Summary: Universal Language Model Fine Tuning
10 Jun 2018 | Sharing is caringIn early 2018, Jeremy Howard and Sebastian Ruder came up with one of the first methods to significantly improve performance of deep learning on nlp tasks by leveraging transfer learning Their findings were reported in their paper – Universal Language Model Fine-tuning for Text Classification (ULMFiT)
Table of Contents
The idea behind transfer learning is simple: [Peter Martigny, 2018]
-
The hidden layers of models are able to learn general knowledge, which can then be used as one big featurizer
-
We can download a pre-trained model and remove the last layer of the network (the fully-connected layer, which projects the features)
-
We can then replace it with a classifier of our choice, tailored to our task (say, a binary classifier to classify a sentence as positive or negative)
-
Thus, we need to train our classification layer only
-
The data we use may be different than the data which was used for pre-training
-
So we do a fine-tuning step, where we train all layers for a [much] short amount of time.
Pre-paper era
Common Technologies
-
Traditional approaches such as one-hot encoding and bag-of-words do not capture information about a word’s meaning or context.
-
Word vectors were used as the defacto representation technique in NLP
-
Word2vec became popular as an approximation to language modeling, followed by others such as GloVe.
-
Transfer learning had meanwhile become a common place in other domains such as computer vision [ImageNet]
Limitations
-
Word vectors used previously learned knowledge only in the first layer of the model — the rest of the network still needed to be trained from scratch.
-
As languages can be quite ambiguous, huge amount of labelled data and the capacity to process it was required
-
Not the idea of LM fine-tuning but our lack of knowledge of how to train them effectively has been hindering wider adoption.
-
LMs overfit to small datasets and suffered catastrophic forgetting when fine-tuned with a classifier.
The paper
Concept in brief
The paper proposes using an AWD-LSTM model for transfer learning from a LM [source] task to the classification [target] task in the following manner:
-
pre-train on a general language modeling (LM) task:
-
Wikitext-103 was used for this purpose [Merity et al., 2017b]
-
Consists of 28,595 preprocessed English Wikipedia articles and 103 million words.
-
Performed only once and improves performance and convergence of downstream models.
-
-
fine tune the LM on target task:
-
Allows to train a robust LM even for small datasets.
-
Different learning rates are used for different layers [discriminatively fine-tuned]
-
Learning rates are first increased linearly, and then decreased gradually after a cut [slanted triangular learning rates]
-
-
fine tune for text classification:
-
LM model is gradually unfreezed starting from the last layer
-
variable length backpropagation sequences are used [Merity et al., 2017a]
-
Classifier is fine-tuned for forward and backward language models and the average is used as final output
-
Experiments and Results
-
ULMFiT with 100 examples = Training from scratch with upto 20k examples [IMDb sentiment analysis]
-
Accuracy of ULMFiT with 1000 examples = Accuracy of FastText model from scratch on full dataset [Kaggle project]
-
combining the predictions of a forward and backwards LM-classifier results in a boost of around 0.5–0.7
-
Even regular LM reaches good performance on larger datasets
-
‘Discr’ and ‘Stlr’ improve performance across all three datasets and are necessary on TREC-6
-
ULMFiT is the only method that shows excellent performance universally
-
performance remains similar or improves until late epochs
ULFiT obtained reductions in error rates over state-of-the-art as follows:
IMDb | DBpedia | Yelp-bi | Yelp-full |
22% | 4.8% | 18.2% | 2.0% |
Note: 10% of the training set was used and error rates with unidirectional LMs were reported.
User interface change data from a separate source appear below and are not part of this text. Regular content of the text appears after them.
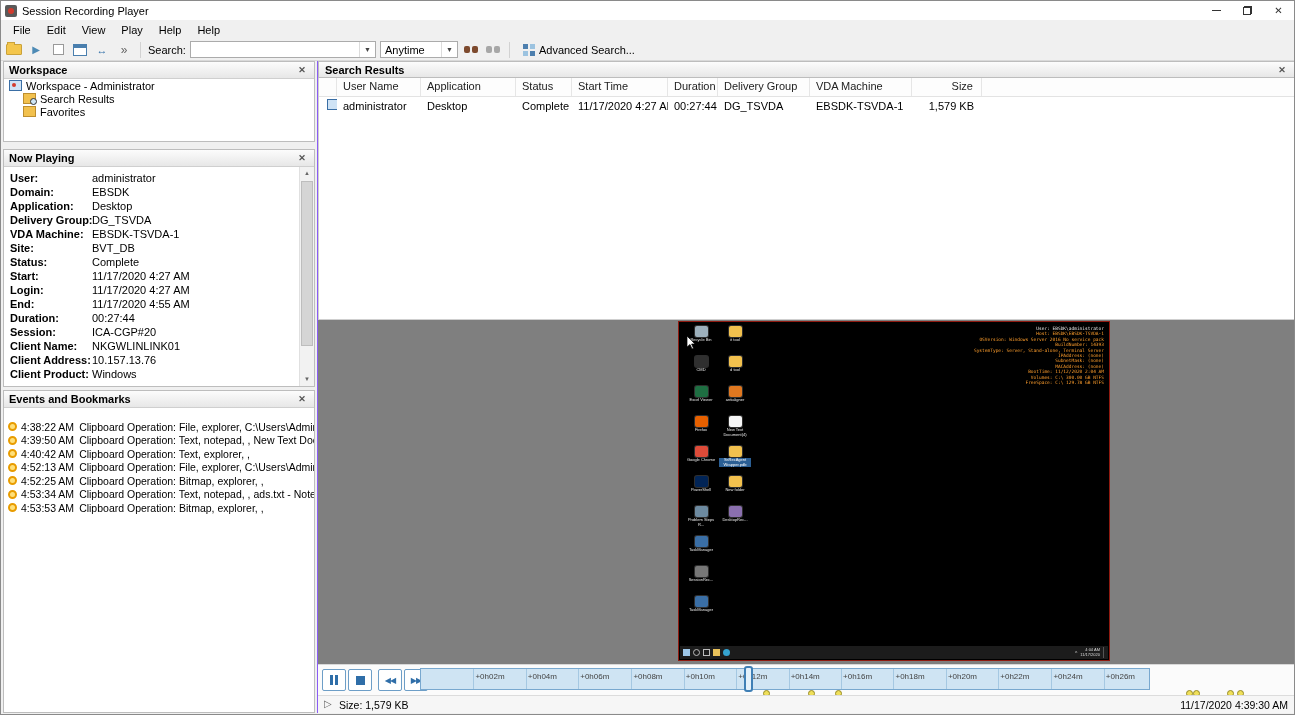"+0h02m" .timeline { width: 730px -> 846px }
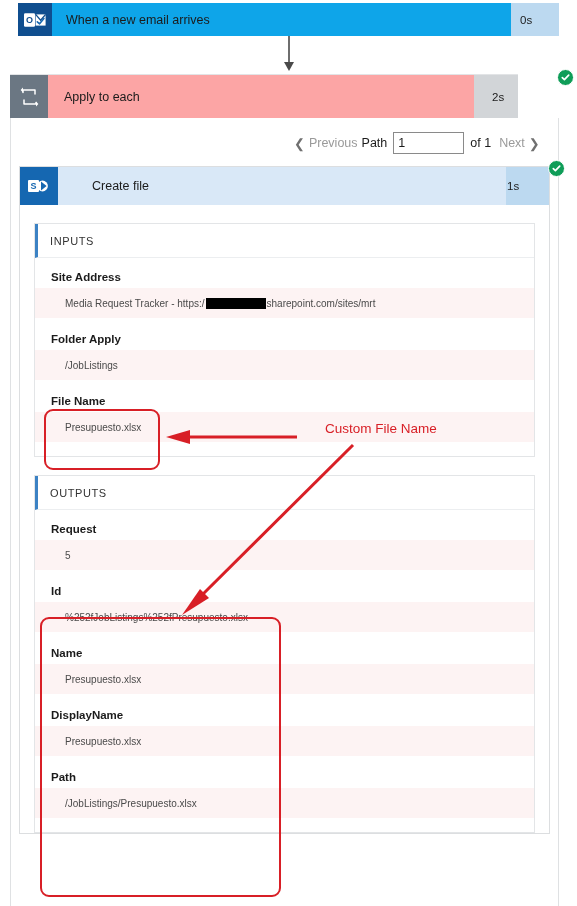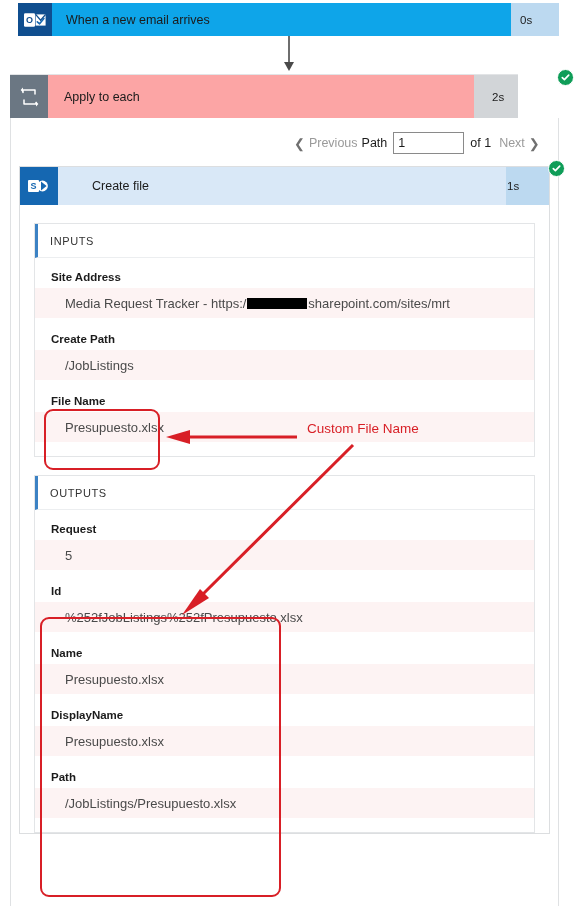"Media Request Tracker - https:/" .field-value { font-size: 13px -> 10px }
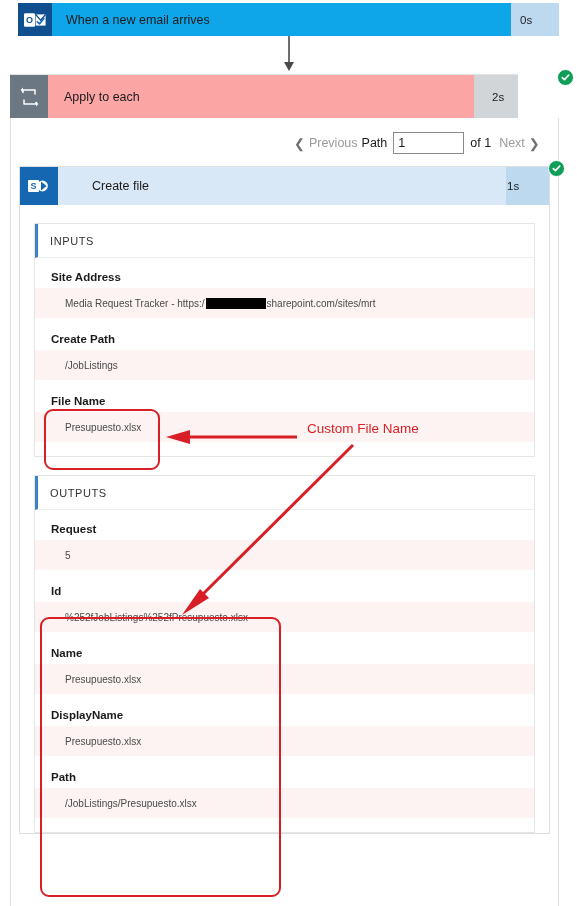"Create Path" div.field-label { text: Create Path -> Folder Apply }
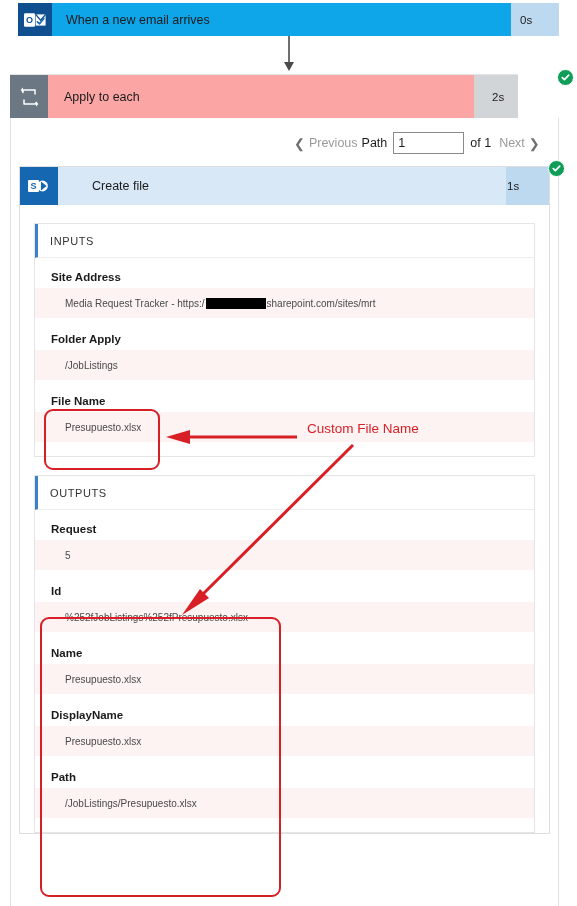"Custom File Name" div.anno-text { left: 307px -> 325px }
The classifier was fine-tuned for 50 epochs
After the paper
With the emergence of better language models, we will be able to further improve our model’s performance
The success achieved by ULMFiT has spurred an interest in applying transfer learning to NLP. In just the next few months after the paper, there were several frameworks proposed (especially fine-tuned language models). A few of the popular ones are:
-
Generative Pre-training: [Radford et al., 2018]
-
Input is transformed differently while pre-training depending on the task to be performed
-
Uses a Transformer network instead of the LSTM used here
-
-
Deep contextualized word representations: [Peters et al., 2018]
-
word embeddings should incorporate word-level characteristics and contextual semantics
-
Instead of just using the final layer, vectors of all internal states are weighted and combined to form the final embeddings
-